Python difference between 0 and 0̸

340 Views Asked by At

I have some python 3 script to extract text from pdf's using PyPDF2 module. I am searching for digits/numerical values for example 534,000.00. However, when I extract text from the pdf and put it into a string the number looks like this 534,000.00 with the three zero's following the comma as regular zero's (0) but the two after the decimal as 0̸0̸.

Am I missing something here?

When I copied the 534,000.00 from the pdf to this form it looked like: 534,OOO.00. I'm not sure what is going on.
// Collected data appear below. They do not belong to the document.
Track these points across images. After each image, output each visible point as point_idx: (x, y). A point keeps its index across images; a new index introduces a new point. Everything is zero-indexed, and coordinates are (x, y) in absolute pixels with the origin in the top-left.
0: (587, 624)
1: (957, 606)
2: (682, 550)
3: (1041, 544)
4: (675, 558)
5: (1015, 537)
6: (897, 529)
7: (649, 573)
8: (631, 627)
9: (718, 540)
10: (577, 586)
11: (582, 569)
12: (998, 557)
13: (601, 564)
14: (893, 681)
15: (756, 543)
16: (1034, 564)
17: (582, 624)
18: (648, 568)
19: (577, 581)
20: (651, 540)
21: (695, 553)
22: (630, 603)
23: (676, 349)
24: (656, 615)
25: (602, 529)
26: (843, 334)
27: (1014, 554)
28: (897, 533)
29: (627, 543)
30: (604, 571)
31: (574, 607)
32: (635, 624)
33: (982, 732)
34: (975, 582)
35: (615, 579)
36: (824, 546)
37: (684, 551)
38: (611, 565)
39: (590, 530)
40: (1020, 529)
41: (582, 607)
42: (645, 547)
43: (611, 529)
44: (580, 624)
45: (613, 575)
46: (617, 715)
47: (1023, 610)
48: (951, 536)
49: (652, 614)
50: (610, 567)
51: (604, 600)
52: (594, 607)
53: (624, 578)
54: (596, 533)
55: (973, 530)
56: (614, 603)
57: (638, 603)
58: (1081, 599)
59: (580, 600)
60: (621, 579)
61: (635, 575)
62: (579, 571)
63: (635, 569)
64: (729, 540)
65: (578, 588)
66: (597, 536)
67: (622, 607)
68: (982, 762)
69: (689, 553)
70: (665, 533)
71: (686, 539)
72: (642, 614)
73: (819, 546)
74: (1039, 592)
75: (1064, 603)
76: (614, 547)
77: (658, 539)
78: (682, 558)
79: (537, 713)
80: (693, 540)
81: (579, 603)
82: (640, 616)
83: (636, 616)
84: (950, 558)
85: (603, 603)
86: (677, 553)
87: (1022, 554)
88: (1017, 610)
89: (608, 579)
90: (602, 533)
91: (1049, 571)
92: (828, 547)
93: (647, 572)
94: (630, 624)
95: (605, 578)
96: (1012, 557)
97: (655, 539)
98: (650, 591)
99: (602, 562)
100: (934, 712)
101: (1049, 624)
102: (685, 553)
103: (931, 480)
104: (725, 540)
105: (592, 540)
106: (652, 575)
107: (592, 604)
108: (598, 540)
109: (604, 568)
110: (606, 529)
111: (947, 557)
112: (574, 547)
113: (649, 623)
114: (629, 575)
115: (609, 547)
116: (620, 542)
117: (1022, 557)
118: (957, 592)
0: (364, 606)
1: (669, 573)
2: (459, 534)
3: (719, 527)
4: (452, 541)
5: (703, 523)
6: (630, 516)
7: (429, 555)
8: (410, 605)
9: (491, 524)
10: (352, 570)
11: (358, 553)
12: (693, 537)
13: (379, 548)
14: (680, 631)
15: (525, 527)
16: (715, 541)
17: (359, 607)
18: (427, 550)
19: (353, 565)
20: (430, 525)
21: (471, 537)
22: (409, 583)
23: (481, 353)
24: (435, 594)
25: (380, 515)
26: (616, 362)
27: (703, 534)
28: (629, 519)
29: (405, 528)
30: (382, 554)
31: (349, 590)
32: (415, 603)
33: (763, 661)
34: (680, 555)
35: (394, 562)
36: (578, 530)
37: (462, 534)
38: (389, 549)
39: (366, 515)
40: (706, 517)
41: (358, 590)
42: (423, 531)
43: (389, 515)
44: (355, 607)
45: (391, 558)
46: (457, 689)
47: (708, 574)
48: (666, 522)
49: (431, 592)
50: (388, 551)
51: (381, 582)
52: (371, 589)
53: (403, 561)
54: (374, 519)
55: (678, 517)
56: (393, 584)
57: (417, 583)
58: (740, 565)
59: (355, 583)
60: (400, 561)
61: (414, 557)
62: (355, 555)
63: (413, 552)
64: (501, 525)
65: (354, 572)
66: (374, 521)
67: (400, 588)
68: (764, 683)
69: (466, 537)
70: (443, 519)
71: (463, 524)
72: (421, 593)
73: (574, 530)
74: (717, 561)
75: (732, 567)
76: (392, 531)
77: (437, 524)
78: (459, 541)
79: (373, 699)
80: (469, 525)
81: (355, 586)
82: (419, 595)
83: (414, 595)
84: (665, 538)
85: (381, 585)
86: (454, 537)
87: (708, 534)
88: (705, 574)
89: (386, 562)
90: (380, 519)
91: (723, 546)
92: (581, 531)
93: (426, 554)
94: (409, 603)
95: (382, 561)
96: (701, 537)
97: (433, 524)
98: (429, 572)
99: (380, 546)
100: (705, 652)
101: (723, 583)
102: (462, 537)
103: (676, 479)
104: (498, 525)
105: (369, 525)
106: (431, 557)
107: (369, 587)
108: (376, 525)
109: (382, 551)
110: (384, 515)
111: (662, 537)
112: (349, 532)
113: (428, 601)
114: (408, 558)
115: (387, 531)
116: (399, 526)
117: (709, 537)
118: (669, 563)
sample code for just 1 pdf:

for file in os.listdir(file_path):
if file[-7:] == "303.PDF":
    with open(file_path + file, 'rb') as pdfobj:
        pdfReader = PyPDF2.PdfFileReader(pdfobj, strict=False)
        num_pages = pdfReader.numPages

        while count < num_pages:
            pageobj = pdfReader.getPage(count)
            text += pageobj.extractText()
            count += 1

        # prints nothing
        if re.search('534,000.00', text):
            print("found it")

        # finds it correctly
        if re.search('534,OOO.00', text):
            print("found it")
1

There are 1 best solutions below

2
Niklas Mertsch On

Your OOO's are three letters O as in Object, not the digit 'zero' (0).

Don't ask me, why someone would use letters instead of digits on purpose or if some text-recognition-program thought, these had to be letters...

You could use [0O] in all your regex to match both.